**Given request:** Recast the rows below as a numbered list, from the first line through the line that contains "অতিসক্রিয়তা", with both ends included. Leave out blank lines.

**Data:**
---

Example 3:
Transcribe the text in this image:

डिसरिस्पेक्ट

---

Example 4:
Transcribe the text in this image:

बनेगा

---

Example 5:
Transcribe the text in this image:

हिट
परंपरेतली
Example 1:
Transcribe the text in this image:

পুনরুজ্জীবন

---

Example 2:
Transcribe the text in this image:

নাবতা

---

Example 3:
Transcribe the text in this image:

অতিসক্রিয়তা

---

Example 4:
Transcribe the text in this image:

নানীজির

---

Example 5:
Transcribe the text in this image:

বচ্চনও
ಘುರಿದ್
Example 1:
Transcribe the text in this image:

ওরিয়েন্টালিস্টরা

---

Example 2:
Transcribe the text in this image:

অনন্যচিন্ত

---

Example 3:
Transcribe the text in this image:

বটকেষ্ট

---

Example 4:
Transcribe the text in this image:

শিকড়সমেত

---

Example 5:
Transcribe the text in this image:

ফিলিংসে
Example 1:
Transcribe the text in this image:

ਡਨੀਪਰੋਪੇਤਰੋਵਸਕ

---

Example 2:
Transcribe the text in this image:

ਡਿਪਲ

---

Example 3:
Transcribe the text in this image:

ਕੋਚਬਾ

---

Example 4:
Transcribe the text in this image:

**Expected output:**
1. ---
2. Example 3:
3. Transcribe the text in this image:
4. डिसरिस्पेक्ट
5. ---
6. Example 4:
7. Transcribe the text in this image:
8. बनेगा
9. ---
10. Example 5:
11. Transcribe the text in this image:
12. हिट
13. परंपरेतली
14. Example 1:
15. Transcribe the text in this image:
16. পুনরুজ্জীবন
17. ---
18. Example 2:
19. Transcribe the text in this image:
20. নাবতা
21. ---
22. Example 3:
23. Transcribe the text in this image:
24. অতিসক্রিয়তা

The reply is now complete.